Missing the security category. Many organizations build debt inventories focused on architectural or test debt and undercount security debt. Outdated dependencies with known CVEs are tech debt with an immediate risk profile. They should be tracked, scored, and addressed on the same cadence as other debt.

No single owner for the inventory. A debt inventory with no named owner becomes everyone's responsibility and no one's priority. Assign a single owner - typically the lead engineer or tech lead - who is accountable for the inventory being current and for debt items being addressed.

Mistakes teams actually make at this stage - and how to avoid them

How Different Roles See It

BobHead of Engineering

Bob has established that debt is a real cost and has the team's buy-in on addressing it. The problem now is that without a structured inventory, every sprint planning session involves a different set of developers advocating for different debt items based on their personal frustration. There is no shared view of what should be addressed next, and the selection process feels arbitrary.
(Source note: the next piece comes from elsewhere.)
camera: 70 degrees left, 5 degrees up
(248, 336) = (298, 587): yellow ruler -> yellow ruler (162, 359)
The debt inventory solves this problem by making prioritization a structured process rather than a political one. Bob should run the initial inventory sprint himself or with his tech leads, establish the scoring rubric, and then present the top 10 items to the full team. The conversation shifts from "I think we should fix the authentication module" to "the authentication module is P1 security debt with a score of 9; the reporting module is P2 architectural debt with a score of 6; based on our capacity, we can address the authentication module this quarter." This is a more productive conversation, and it produces more defensible commitments to stakeholders.

SarahProductivity Lead

Sarah has been measuring velocity by area of the codebase and has the data that shows where debt is costing developer time. What she has been missing is the bridge between her productivity data and the engineering team's debt work - the debt inventory is that bridge. If the debt inventory includes the code areas that map to Sarah's slow-velocity zones, she can validate that the priority order makes sense (high-impact debt areas should be prioritized) and measure the productivity improvement when those items are addressed.
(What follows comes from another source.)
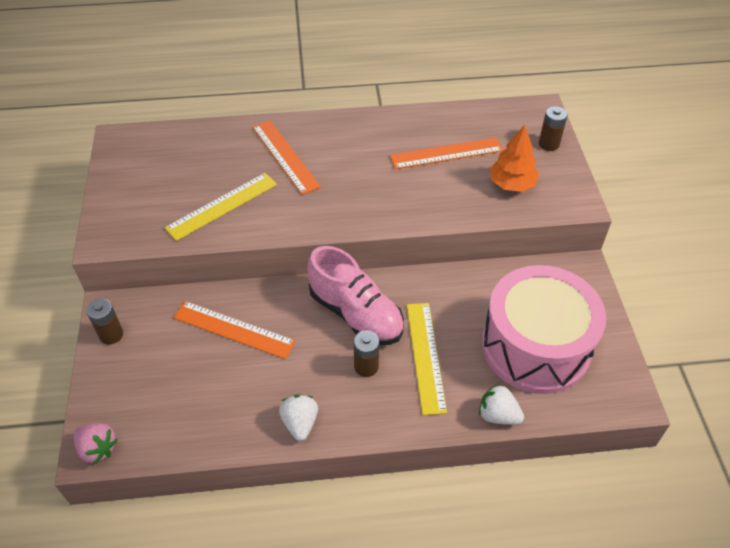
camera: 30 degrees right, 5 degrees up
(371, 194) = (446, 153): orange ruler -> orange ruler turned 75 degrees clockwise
Sarah should request access to the debt inventory and add a column for "estimated velocity impact" - her data contribution to the scoring rubric. This makes the inventory more accurate and gives Sarah a direct line of sight from debt remediation work to productivity outcomes. When the authentication module debt is addressed and PR cycle time in that area drops by 30%, that is a measurable outcome that Sarah can report and that justifies the debt reduction investment.

VictorStaff Engineer - AI Champion

Victor has been the informal mental debt registry for years. He knows every item that should be on the list. The transition to a formal inventory is partly about moving his knowledge into a shared artifact and partly about adding rigor to the prioritization that has previously been his judgment call.

Victor should lead the initial inventory sprint and be the named owner of the inventory going forward. He should also use AI tools at this stage to accelerate categorization: given a codebase, an agent can scan for common debt indicators - outdated dependencies, missing test coverage, deprecated API usage, high cyclomatic complexity - and produce a candidate debt list that Victor reviews and refines. This is not full AI-assisted remediation; it is AI-assisted discovery, which is appropriate and effective at L2. The categorized inventory Victor produces is also the input that L3 AI remediation agents will need - building a clean inventory now is an investment in higher maturity levels.